## Stated goal
According to the interview, at which theater did Shawn Stutler first attend The Rocky Horror Picture Show?

## Text shown
______
LA Zombie Girl Interviews Director/Producer Shawn Stutler
I see you shiver…with antici-pation! This is one of my favorite lines from the cult classic movie The Rocky Horror Picture Show. Part movie, part play and 100% audience participation, The Rocky Horror Picture Show is a cult movie that has been running in theaters since 1975 and was adapted from the stage musical, The Rocky Horror Show. Starting from the first-time Louis Farrisse yelled ‘Buy an umbrella, you cheap bitch!’ in the audience at the Waverly in NYC, the show has evolved into not only a pantomime performance by a shadow cast, in front of the movie screen, but has spontaneous improvisation by the cast members, and amazing audience interaction as well. It’s just plain fun!
The film is both a parody and tribute to many Sci-fi and horror movies from the 1930s to the 1970s. The movie retains many aspects from the stage play, such as production design and music, but the movie version added new scenes not featured in the original play.
I’m afraid to say what year I started going to see the movie, but I’ll tell you this — it did save my life. I was a weirdo in high school. When my best friend took me the first time at the Fox Fullerton theater in CA, I was hooked and in love. Before long I was dancing the Time Warp up on stage with the shadow cast every weekend! I saw the play live in London and when I became a DJ, midnight was always “Time Warp time”, wherever I played. I have since then, lost my friend to AIDS, but Rocky Horror will always bring him back to me, to remember the good times.
When I met Barry Bostwick, (who plays Brad Majors in the movie version) I told him that story, and he told me about the making of a documentary called, Rocky Horror Saved My Life. It was too late to tell my story to the movie makers, but I was really fascinated by how it got made. After contacting the film makers, I got a chance to interview Director/Producer Shawn Stutler to find out more.
“We want to explain to the world what is so special about the ‘Rocky Horror Picture Show’ community. Folks who have just seen it on TV or DVD, or saw parts of it on Glee, will never understand why so many people fall in love with it.” – Shawn Stutler
Los Angeles Zombie Girl: Thank you for talking to me Shawn. What made you a Rocky Horror fan in the first place?
Shawn Stutler: “I first attended Rocky Horror Picture Show when I was 15, in July of 1993. I went to see it at the Crossroads Theater in Maryville Indiana, which is the movie theater that 7 years later I would come to own. It became quite an important place in my life.”
LAZG: When did you decide to be in a Rocky Horror shadow cast and how did it come about?
SS: “The next week after attending my first RHPS, I was already a part of the cast. A lot of my friends were already members, and they kind of pressed me into service there. I was also about to quit the football team, so I was already in pretty good shape, and they said, ‘Hey, you need to play Rocky!'”
LAZG: What made you decide to do Rocky Horror Saved My Life: A Fan Documentary?
______
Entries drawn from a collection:
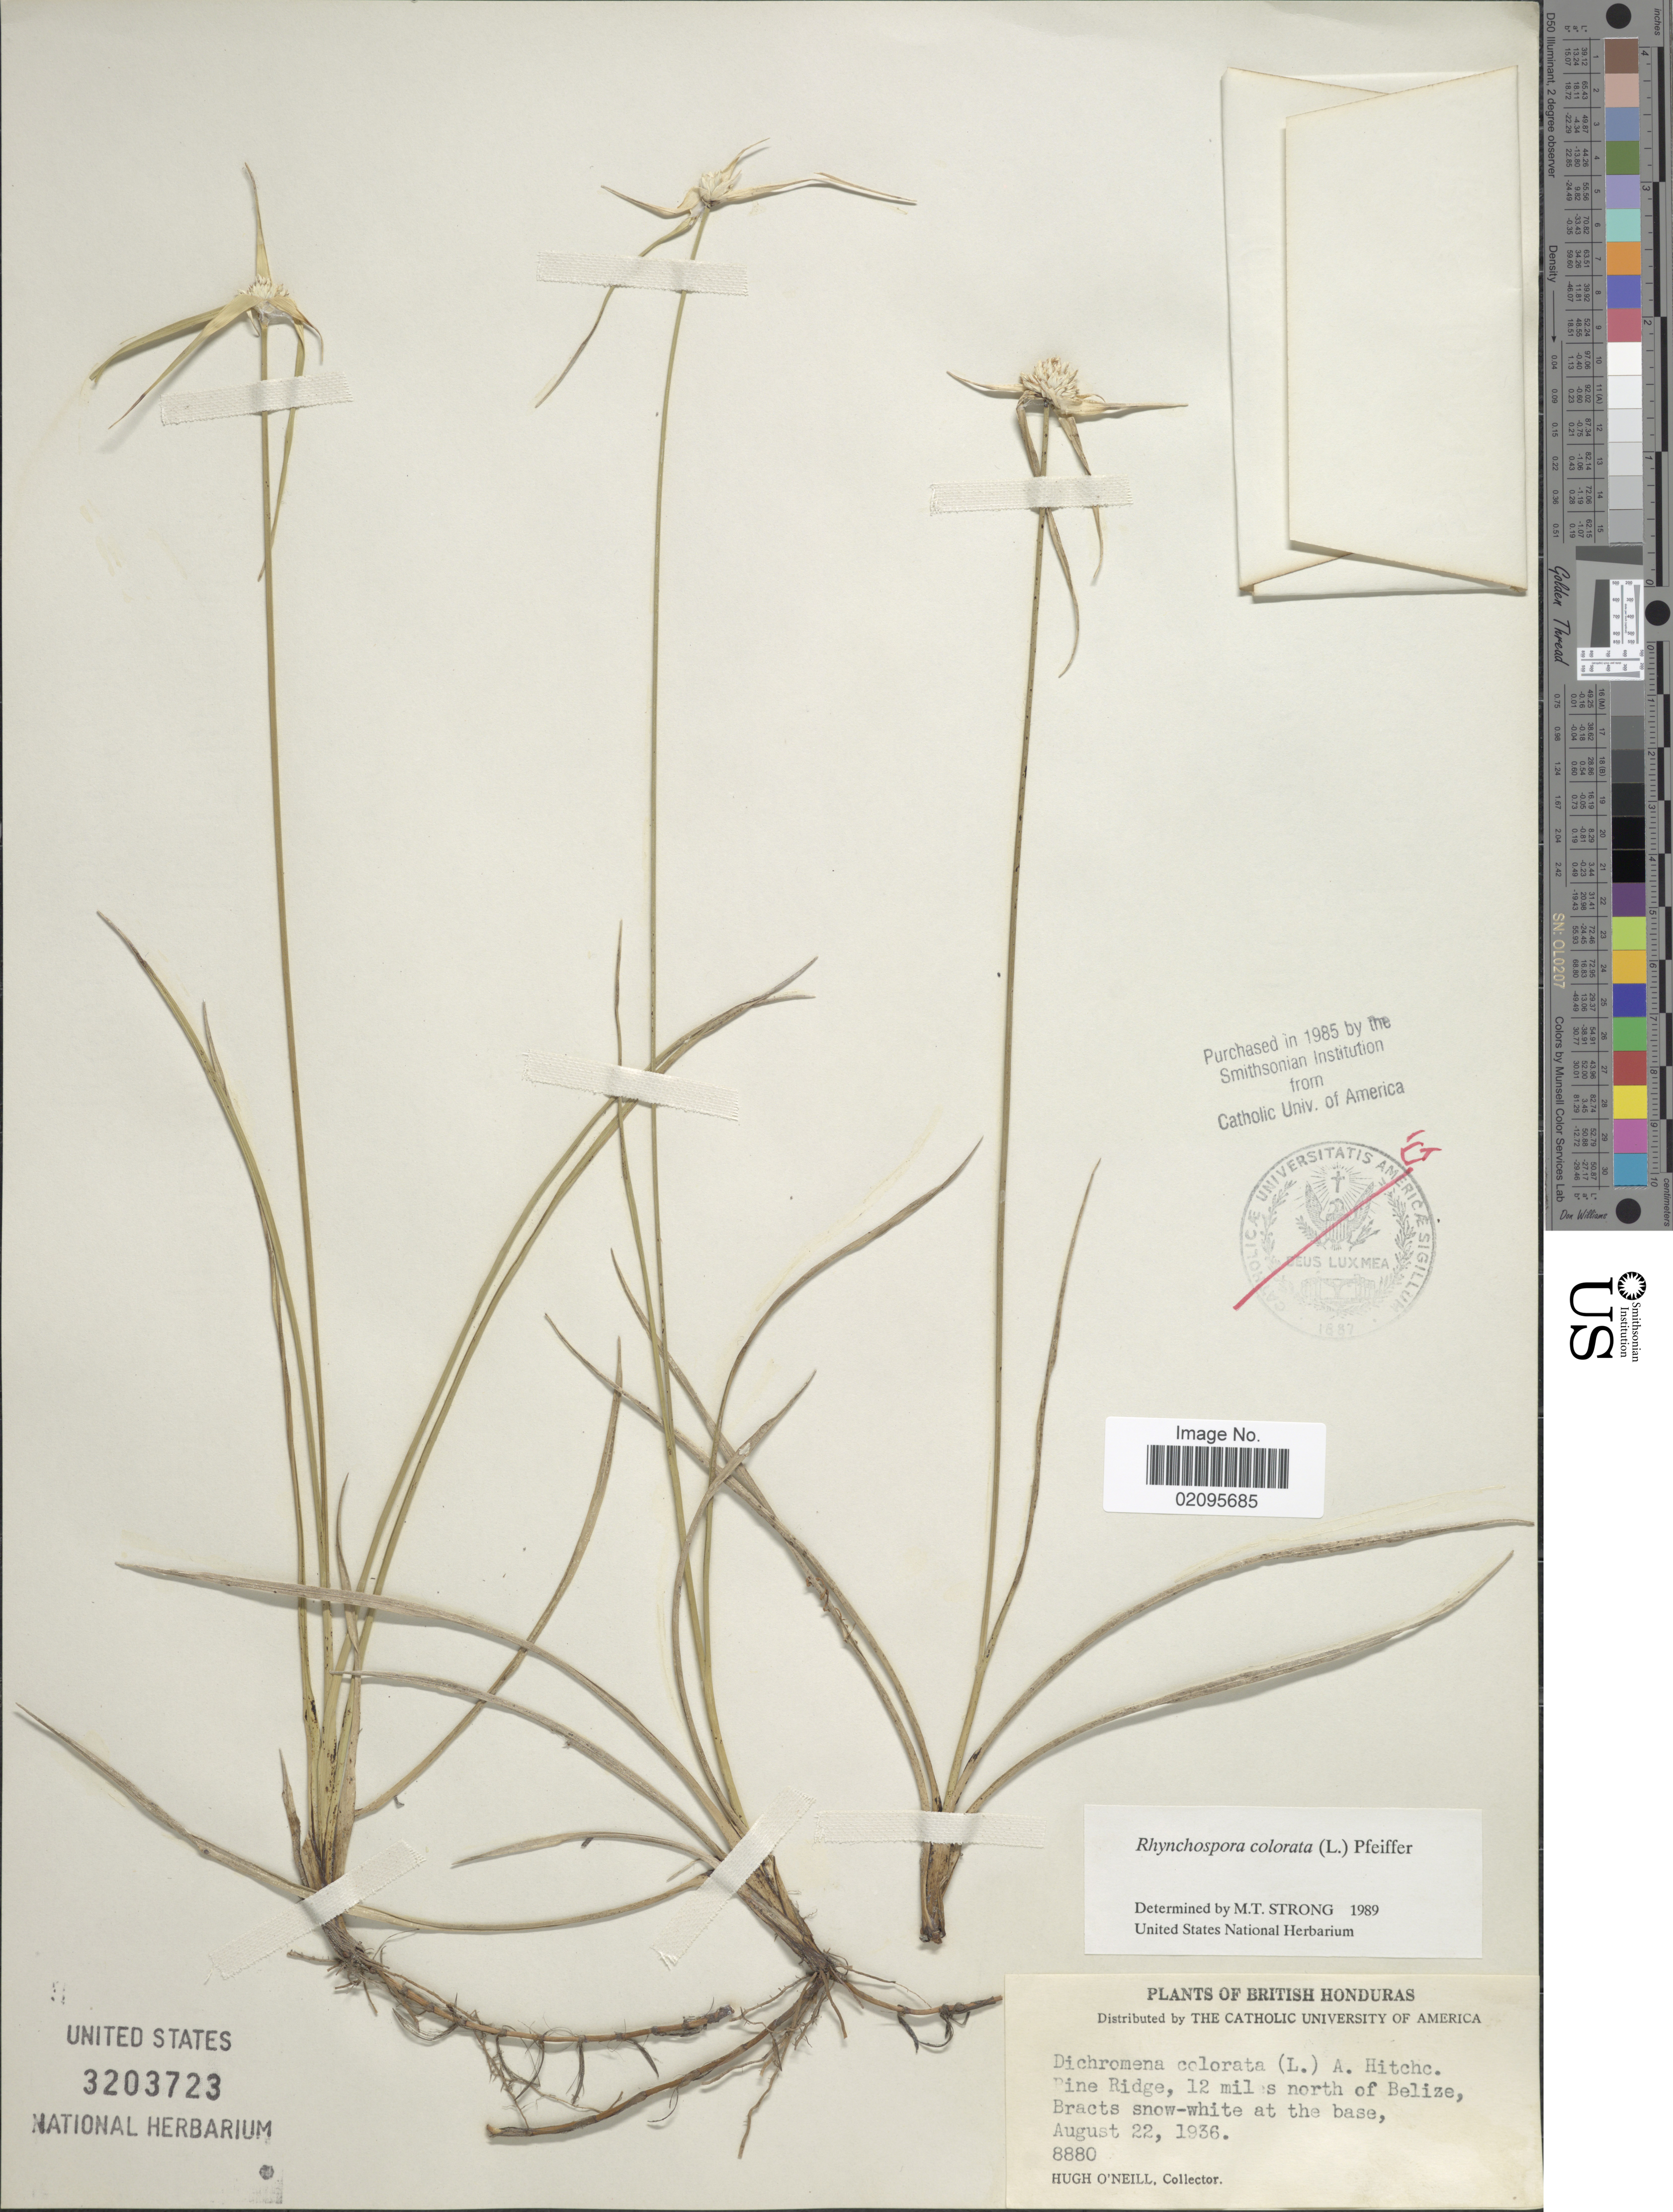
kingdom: Plantae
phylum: Tracheophyta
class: Liliopsida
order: Poales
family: Cyperaceae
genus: Rhynchospora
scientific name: Rhynchospora colorata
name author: (L.) H. Pfeiff.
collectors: H. O'Neill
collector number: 8880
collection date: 1936-08-22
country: Belize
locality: Pine Ridge, 12 miles north of Belize.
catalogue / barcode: US 3203723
______
## Solution for this exercise
The Crossroads Theater in Maryville, Indiana.